E’ quanto sottolinea il Presidente della Covip, Antonio Finocchiaro, nella Relazione annuale della Commissione di vigilanza sui fondi pensione, ricordando che "l’Italia è uno dei paesi più longevi del mondo: secondo i dati della Commissione Europea, per una persona di 58 anni la vita residua media è di 24 anni, se uomo, di quasi 30 anni, se donna. Una tendenza destinata a protrarsi nel tempo: nel 2050 l’aspettativa di vita media è stimata dall’ISTAT in 84,5 anni per gli uomini e 89,5 anni per le donne".

Questa tendenza deve essere accompagnata da interventi di controllo, altrimenti il rapporto tra spesa pensionistica e Pil diventa insostenibile, soprattutto a fronte di una caduta del Prodotto interno lordo. Nel 2009, questo rapporto si è attestato al 14,9% e dovrebbe raggiungere il picco tra il 2035 e il 2040, per poi rientrare al di sotto del 14%.

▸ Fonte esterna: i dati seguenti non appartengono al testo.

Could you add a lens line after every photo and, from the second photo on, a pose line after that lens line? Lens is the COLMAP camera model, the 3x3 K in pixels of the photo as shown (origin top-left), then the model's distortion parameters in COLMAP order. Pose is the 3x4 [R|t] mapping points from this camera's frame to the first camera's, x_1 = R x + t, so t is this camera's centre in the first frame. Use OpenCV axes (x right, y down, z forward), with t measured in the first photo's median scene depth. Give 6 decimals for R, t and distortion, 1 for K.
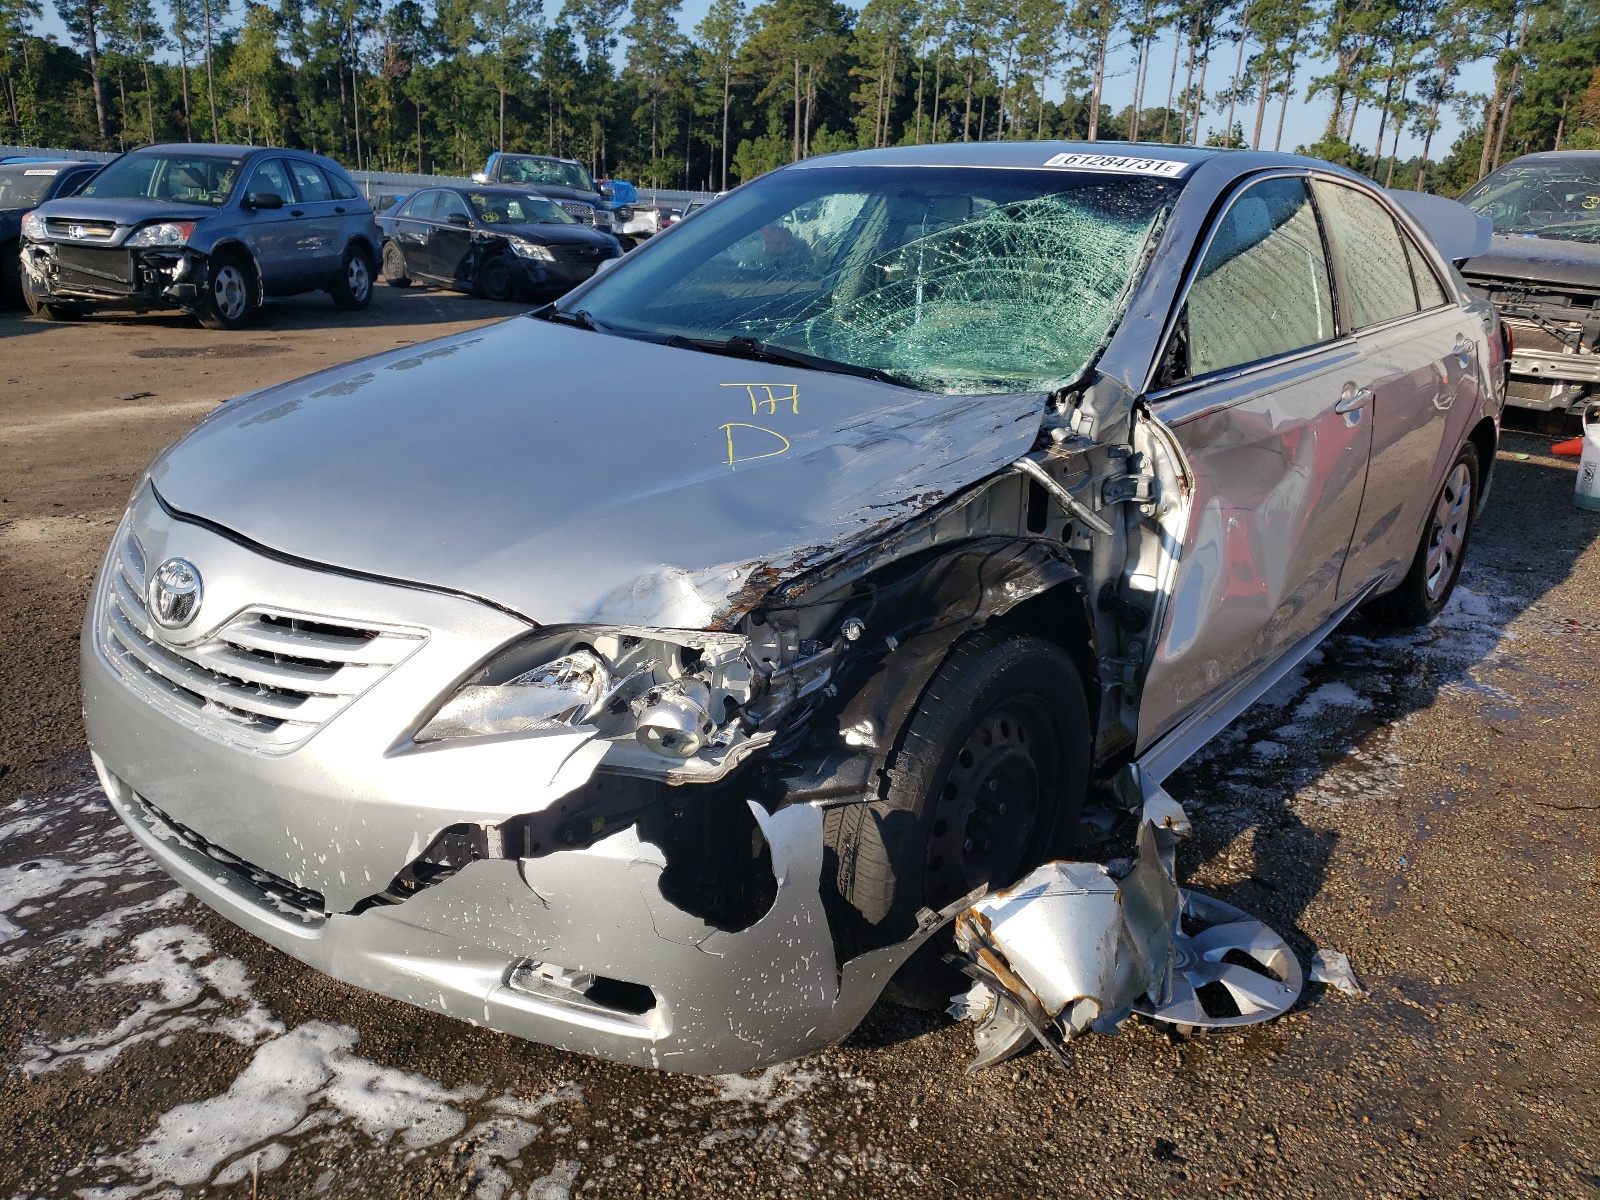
lens RADIAL K [[1219.9, 0, 806.7], [0, 1219.9, 616.2], [0, 0, 1]] dist [0.057617, -0.026765]
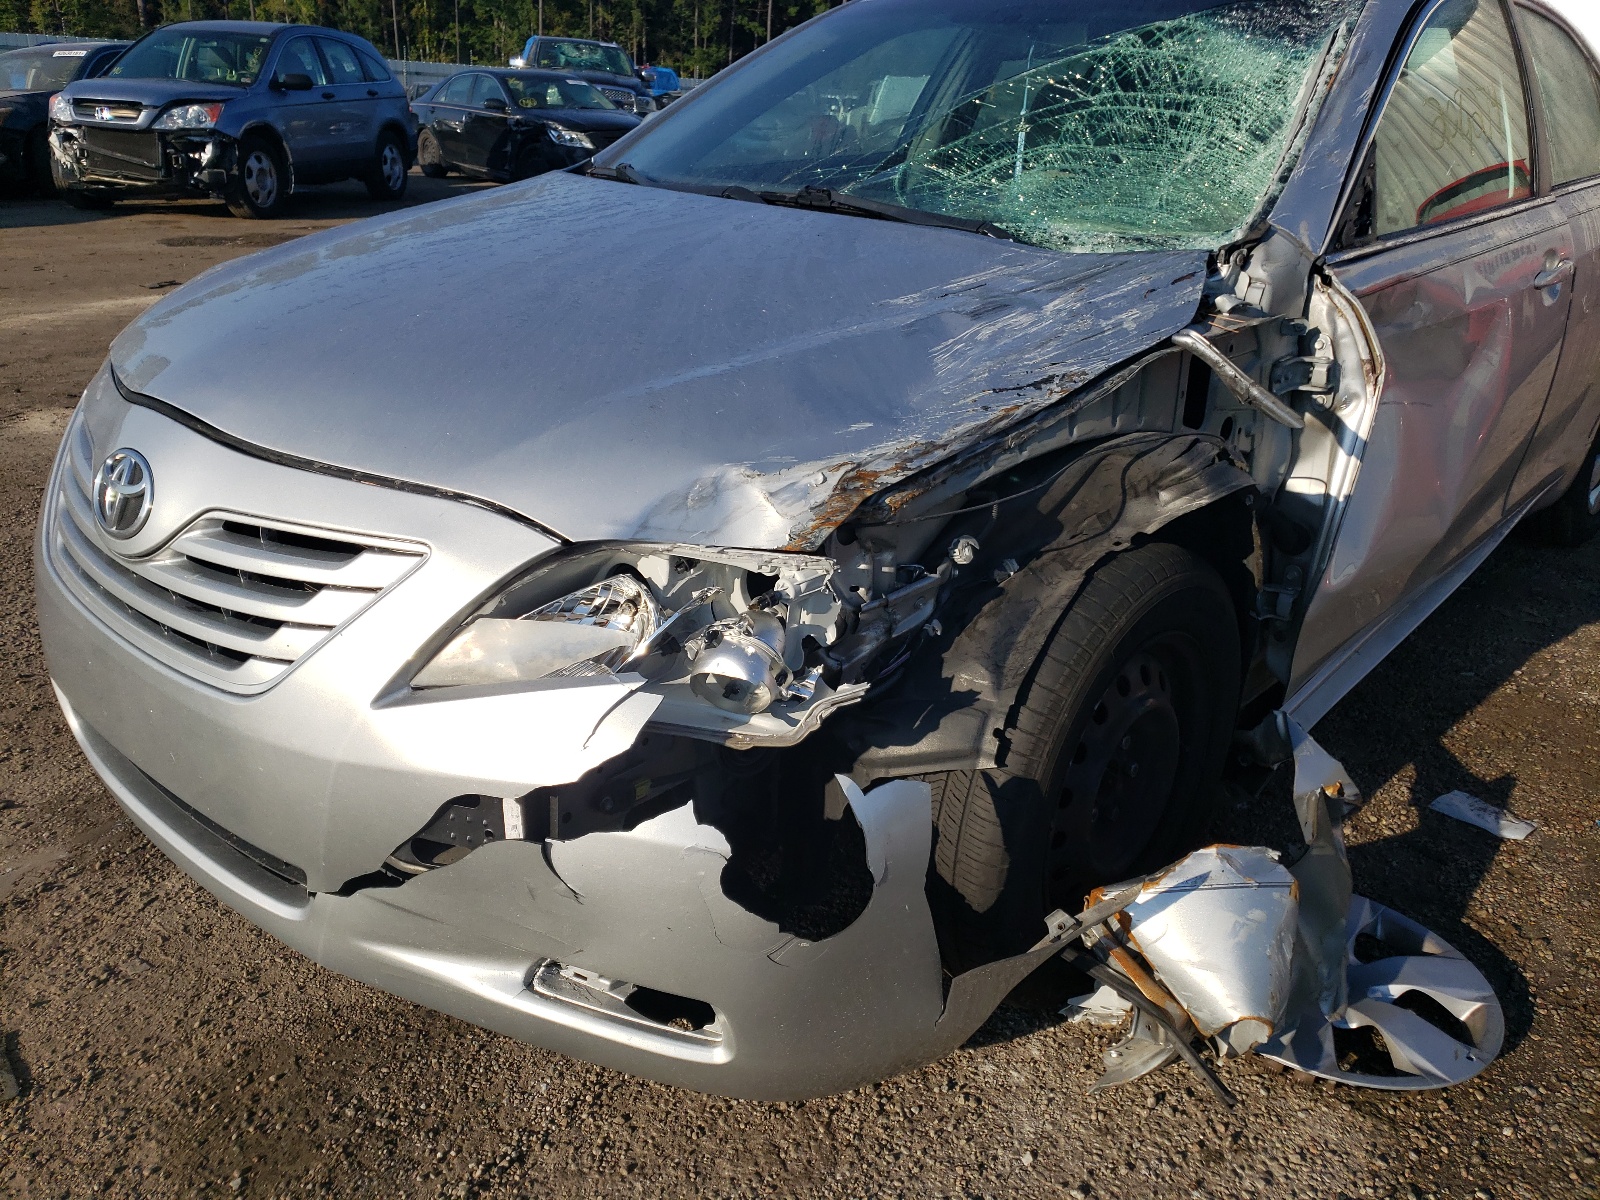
lens RADIAL K [[1219.9, 0, 789.5], [0, 1219.9, 598.0], [0, 0, 1]] dist [0.057617, -0.026765]
pose [[0.998934, 0.014955, -0.043667, -0.037107], [-0.012199, 0.997958, 0.062703, -0.005700], [0.044515, -0.062104, 0.997076, 0.194137]]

Finocchiaro ha poi parlato della condizione dei giovani: "Per molti giovani 40 anni di contributi possono divenire una condizione irraggiungibile; senza certezza e continuità lavorative, con basse retribuzioni, talvolta demansionati e sottoinquadrati, essi non hanno risorse da accantonare per l’età anziana". A tal proposito spetta alle istituzioni e alle parti sociali individuare possibili soluzioni. In questo contesto si inserisce la previdenza complementare, che in Italia, non gode ancora di una diffusa conoscenza.

La COVIP partecipa, insieme ad altre Autorità di vigilanza, a un progetto comune per lo sviluppo e il rafforzamento delle conoscenze dei cittadini, inclusi i più giovani, in tema di finanza e previdenza. Un protocollo d’intesa è stato firmato alcuni giorni fa.

"L’esigenza di semplificare l’intero impianto – si legge nella Relazione – emerge con evidenza: ridurrebbe gli oneri amministrativi per gli operatori, accrescerebbe la trasparenza gestionale, offrirebbe certezze agli iscritti".

"La Relazione del Presidente della COVIP sull’attività dell’anno 2009 ha confermato considerazioni ed obiettivi posti da tempo da Federconsumatori e Adusbef: emerge che il mercato finanziario italiano è poco trasparente". Per quanto riguarda l’opportunità di "affiancare all’attività dei gestori finanziari un operatore finanziario, incaricato di tenere sotto controllo il rischio degli investimenti", le Associazioni dei consumatori si chiedono: "ma i gestori dei fondi pensione non sono già in grado di soppesare compiutamente i rischi di ciascun investimento? Se l’esigenza è avvertita da operatori non certo di primo pelo, quali sono le protezioni di cui gode il singolo cittadino?"

Federconsumatori e Adusbef denunciano che c’è ancora molto da fare ed è evidente che "i mercati se lasciati operare liberamente non sono in grado di autoregolarsi", come conferma la stessa relazione della COVIP. Le Associazioni continueranno a perseguire tenacemente l’obiettivo di tutelare i cittadini in una situazione che vede il singolo sempre come parte più debole nel rapporto contrattuale con le istituzioni bancarie, finanziarie ed assicurative.